Skindred, “Roots Rock Riot”Someone once said that every artist is merely a product of their influences. It’s never been clear exactly just who made that assertion, but chances are that if they hung out with the guys from Skindred, they’d be forced to conclude that these four Brits must have a pretty awesome record collection. How else to explain one band having at once the bare-knuckled fury of Black Flag, the urgency of The Clash, the punk-reggae stylings of Bad Brains and the raw down-tuned riffage of Pantera?

In the hands of lesser practitioners this would be a recipe for disaster, but Skindred have the advantage of knowing how not to just incorporate the best of these bands into their sound, but how to switch seamlessly between them. Dancehall rhythms, dub percussion, ragga harmonies, metal riffs, funk bass, thrash drumming, death vox – just the thought of merging all these at once should be enough to exhaust a listener. That Skindred actually manages to (mostly) pull it off is not just commendable – that would be dismissive – but also makes for a pretty compelling record. After a while you realize that what they also learned from all those forefathers is that it is possible to both entertain and invigorate the audience at the same time, be it through brutal instrumentation or catchy-as-all-hell vocal hooks.

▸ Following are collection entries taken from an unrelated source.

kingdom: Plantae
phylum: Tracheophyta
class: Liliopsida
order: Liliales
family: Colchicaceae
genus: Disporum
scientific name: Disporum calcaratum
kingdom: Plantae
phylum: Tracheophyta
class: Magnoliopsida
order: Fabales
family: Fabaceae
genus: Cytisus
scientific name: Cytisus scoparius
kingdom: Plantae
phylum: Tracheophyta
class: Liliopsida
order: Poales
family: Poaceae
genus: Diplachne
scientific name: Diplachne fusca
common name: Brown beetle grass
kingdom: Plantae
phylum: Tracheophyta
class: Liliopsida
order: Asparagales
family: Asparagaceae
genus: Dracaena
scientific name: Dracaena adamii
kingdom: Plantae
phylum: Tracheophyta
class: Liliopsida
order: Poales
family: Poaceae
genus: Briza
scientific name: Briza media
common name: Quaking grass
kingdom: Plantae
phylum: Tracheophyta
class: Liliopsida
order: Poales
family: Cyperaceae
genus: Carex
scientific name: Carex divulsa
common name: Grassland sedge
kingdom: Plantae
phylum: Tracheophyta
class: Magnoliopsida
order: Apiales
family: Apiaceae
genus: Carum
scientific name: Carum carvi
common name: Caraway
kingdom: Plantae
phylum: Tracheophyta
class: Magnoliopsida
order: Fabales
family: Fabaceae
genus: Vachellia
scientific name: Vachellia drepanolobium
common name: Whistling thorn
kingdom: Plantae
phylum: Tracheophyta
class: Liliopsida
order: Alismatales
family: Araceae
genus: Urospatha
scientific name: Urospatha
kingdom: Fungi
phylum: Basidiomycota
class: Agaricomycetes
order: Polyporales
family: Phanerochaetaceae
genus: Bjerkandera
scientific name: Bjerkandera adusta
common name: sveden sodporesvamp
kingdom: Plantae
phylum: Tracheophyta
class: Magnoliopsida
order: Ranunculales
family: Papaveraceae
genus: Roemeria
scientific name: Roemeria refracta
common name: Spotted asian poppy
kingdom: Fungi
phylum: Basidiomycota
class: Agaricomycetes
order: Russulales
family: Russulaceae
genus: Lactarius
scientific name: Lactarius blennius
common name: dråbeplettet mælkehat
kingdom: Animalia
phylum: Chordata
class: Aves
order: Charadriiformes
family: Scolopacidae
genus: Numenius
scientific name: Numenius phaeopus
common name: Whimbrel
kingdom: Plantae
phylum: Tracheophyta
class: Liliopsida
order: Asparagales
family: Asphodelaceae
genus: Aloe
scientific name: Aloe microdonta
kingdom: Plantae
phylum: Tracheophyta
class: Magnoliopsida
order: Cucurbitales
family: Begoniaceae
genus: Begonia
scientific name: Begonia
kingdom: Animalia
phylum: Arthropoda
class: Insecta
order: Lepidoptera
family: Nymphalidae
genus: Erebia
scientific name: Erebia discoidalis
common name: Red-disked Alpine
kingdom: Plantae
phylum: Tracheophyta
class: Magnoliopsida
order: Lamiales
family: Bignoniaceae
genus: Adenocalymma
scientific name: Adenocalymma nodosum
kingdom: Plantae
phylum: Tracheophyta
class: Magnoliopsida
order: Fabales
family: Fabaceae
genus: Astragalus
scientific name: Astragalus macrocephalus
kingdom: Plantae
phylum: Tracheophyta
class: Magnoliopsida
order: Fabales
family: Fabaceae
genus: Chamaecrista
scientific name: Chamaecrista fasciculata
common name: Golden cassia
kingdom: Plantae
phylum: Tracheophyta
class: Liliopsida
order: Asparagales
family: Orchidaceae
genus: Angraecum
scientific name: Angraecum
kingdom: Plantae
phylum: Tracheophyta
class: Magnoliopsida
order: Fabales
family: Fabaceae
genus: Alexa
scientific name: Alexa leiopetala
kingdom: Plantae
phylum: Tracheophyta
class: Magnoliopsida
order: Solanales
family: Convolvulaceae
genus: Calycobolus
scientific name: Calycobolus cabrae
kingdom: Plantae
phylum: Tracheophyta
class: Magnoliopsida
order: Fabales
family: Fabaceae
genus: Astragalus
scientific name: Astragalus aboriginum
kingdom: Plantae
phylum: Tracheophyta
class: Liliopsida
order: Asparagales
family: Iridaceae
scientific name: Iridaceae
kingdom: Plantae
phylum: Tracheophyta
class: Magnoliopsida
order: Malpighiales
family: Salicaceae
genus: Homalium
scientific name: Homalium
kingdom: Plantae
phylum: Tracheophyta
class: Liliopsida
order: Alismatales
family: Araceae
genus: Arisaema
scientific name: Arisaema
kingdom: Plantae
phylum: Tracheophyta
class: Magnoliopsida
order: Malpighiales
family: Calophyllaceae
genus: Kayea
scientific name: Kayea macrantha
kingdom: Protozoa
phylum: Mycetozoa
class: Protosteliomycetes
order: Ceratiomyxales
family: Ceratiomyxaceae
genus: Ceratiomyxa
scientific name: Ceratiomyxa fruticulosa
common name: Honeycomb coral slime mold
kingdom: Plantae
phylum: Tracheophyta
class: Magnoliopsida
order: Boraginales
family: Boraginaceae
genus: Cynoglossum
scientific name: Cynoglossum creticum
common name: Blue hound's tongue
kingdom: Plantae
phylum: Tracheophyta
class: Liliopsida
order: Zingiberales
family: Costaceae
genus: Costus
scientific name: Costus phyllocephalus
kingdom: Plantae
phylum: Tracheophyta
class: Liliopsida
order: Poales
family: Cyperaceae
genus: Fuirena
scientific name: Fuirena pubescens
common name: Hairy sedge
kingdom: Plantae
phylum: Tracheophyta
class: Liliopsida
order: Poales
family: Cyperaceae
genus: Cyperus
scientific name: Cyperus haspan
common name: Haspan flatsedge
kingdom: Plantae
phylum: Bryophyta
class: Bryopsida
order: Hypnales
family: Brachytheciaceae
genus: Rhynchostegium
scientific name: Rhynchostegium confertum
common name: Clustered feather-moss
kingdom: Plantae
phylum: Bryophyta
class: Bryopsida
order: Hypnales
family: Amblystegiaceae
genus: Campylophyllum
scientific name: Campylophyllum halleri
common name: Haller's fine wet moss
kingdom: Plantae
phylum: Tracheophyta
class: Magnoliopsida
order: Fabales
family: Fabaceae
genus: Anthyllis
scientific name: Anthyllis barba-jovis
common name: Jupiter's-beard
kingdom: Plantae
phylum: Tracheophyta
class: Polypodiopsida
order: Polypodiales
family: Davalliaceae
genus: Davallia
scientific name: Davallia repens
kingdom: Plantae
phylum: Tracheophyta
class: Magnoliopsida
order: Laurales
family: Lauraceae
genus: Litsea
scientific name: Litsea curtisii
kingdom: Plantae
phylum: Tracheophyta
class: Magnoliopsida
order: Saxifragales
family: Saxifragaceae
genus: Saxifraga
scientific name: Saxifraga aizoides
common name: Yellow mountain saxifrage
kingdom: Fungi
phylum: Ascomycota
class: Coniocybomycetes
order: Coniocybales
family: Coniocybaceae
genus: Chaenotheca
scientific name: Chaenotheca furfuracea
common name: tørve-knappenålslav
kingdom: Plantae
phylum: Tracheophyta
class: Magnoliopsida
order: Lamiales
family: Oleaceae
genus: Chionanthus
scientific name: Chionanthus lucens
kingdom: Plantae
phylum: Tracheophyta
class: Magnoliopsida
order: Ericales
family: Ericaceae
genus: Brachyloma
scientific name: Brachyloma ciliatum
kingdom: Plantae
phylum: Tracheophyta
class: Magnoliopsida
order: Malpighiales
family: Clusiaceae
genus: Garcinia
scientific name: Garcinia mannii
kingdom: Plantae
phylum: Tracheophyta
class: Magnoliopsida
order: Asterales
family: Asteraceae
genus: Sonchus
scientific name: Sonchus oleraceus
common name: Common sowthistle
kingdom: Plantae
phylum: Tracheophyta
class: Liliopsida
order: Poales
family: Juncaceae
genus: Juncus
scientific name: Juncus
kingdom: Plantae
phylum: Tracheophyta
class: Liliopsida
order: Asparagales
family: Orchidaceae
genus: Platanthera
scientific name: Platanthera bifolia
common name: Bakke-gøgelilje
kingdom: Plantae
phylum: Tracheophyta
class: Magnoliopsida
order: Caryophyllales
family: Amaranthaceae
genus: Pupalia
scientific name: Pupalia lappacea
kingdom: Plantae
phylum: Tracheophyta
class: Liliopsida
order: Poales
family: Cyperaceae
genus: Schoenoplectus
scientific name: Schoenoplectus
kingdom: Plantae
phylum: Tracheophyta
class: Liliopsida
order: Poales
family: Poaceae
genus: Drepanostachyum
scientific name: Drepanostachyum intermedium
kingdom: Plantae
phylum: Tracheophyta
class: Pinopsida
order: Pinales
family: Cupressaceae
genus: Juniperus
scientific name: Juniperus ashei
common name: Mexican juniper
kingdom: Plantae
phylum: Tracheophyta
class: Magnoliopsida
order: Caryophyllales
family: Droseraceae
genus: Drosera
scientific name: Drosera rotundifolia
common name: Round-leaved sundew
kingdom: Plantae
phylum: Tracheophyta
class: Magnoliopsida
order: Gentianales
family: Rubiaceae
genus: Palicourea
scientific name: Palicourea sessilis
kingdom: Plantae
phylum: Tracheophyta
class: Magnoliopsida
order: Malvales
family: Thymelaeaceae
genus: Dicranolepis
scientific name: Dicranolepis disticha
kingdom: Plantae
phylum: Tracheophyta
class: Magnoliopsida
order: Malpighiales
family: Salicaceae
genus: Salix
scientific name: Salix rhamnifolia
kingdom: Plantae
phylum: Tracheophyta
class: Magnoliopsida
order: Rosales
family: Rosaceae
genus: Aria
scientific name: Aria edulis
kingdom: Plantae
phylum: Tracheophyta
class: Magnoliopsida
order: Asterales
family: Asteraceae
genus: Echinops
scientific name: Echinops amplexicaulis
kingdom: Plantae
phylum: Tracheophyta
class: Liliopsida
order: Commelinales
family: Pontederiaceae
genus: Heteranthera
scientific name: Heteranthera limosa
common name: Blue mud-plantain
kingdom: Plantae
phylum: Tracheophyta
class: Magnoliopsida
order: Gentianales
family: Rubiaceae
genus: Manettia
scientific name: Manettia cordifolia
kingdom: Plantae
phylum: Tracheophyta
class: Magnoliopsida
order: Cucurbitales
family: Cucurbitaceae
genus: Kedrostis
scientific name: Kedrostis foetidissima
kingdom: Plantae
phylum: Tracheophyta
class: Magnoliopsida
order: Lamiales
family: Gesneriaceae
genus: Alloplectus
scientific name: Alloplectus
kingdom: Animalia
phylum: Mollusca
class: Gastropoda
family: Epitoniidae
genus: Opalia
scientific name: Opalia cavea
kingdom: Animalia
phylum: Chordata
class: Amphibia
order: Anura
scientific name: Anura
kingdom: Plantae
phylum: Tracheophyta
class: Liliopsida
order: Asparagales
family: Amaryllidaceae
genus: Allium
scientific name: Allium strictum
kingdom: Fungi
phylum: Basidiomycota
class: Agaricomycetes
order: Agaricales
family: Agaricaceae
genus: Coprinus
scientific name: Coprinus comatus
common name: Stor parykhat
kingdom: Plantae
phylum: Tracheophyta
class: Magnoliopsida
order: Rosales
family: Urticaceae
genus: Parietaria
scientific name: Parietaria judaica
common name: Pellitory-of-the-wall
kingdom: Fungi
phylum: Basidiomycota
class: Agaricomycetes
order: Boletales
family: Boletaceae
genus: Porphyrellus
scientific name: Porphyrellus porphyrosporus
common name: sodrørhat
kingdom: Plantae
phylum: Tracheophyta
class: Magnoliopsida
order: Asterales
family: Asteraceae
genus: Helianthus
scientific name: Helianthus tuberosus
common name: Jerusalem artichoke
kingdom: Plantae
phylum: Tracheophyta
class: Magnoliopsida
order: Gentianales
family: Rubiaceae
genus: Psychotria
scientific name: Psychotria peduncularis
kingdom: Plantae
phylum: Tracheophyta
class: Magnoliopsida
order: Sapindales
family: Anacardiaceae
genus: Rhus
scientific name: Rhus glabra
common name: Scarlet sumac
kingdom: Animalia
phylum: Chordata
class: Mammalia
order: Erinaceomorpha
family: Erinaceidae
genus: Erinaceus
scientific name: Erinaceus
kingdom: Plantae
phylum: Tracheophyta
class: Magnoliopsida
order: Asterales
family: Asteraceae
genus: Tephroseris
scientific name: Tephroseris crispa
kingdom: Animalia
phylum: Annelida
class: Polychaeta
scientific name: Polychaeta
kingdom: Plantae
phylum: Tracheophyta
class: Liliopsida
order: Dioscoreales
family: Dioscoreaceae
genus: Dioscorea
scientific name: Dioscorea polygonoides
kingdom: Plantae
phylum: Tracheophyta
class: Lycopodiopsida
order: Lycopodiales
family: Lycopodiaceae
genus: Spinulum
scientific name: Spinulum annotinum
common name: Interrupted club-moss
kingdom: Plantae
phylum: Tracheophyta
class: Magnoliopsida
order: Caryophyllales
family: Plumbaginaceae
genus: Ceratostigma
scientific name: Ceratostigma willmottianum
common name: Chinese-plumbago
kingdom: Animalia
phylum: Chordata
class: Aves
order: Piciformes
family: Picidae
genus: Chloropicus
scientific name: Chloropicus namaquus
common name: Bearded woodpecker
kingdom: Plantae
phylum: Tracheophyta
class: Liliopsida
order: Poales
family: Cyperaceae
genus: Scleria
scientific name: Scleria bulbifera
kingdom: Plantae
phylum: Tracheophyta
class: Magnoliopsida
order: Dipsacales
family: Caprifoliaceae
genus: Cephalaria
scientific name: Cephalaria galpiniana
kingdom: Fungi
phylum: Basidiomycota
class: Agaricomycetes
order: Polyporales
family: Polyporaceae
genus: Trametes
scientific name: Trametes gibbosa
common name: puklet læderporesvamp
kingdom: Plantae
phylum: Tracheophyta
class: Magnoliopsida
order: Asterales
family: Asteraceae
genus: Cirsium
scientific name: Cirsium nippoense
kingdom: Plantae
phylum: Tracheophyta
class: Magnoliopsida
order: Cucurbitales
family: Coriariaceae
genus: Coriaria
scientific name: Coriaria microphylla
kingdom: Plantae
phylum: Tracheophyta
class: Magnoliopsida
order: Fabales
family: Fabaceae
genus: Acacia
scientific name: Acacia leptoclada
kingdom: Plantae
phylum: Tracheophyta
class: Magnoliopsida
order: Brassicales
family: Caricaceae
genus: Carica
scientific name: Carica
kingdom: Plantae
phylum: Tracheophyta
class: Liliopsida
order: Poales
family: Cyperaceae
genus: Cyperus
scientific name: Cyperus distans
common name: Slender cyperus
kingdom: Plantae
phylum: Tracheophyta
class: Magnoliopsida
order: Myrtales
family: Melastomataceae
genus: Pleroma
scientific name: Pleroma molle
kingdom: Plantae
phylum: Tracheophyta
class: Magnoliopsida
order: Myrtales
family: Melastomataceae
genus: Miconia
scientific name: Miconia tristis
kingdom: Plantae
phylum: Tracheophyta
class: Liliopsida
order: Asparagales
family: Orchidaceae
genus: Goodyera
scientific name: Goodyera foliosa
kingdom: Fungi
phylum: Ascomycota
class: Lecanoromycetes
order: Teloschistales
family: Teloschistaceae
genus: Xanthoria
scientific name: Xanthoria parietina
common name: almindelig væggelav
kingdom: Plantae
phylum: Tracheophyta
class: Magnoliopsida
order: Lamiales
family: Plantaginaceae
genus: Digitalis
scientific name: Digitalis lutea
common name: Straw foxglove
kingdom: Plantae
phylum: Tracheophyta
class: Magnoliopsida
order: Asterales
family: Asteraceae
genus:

With lyrics delivered like battle cries, Roots Rock Riot is less a continuation of the band’s ragga-metal experiment than it is a call to arms, each track less a song than another entry in the Skindredfesto, in which the group rails against the banality of modern music, the grind of daily life and the suffocation of conformity. Does this sound familiar? It should, but by reaching outside the typical genre fusions that so many other less adventurous bands have adopted, it doesn’t. Take every Peter Tosh song, tune it down to B and play it at double-time. Get the idea? Maybe not, and sometimes you wonder if the band does, either. While the novelty of the punk/metal/ska/reggae fusion and the occasional schizophrenia of the songs might quickly wear thin for some, those tough enough to go along with it have a pretty sweet reward waiting for them at the end of the Riot.

So can Skindred be called a product of their influences? No, not really; more like a sum. Strictly speaking, products are the result of multiplication and Skindred’s sound is clearly the result of simple addition, albeit a remarkably complicated one. Roots Rock Riot doesn’t entirely deliver on the band’s promise, although it very strongly hints that the band is capable of making not just immediate music but also lasting music, and that may be the greatest lesson that awesome record collection ever taught them.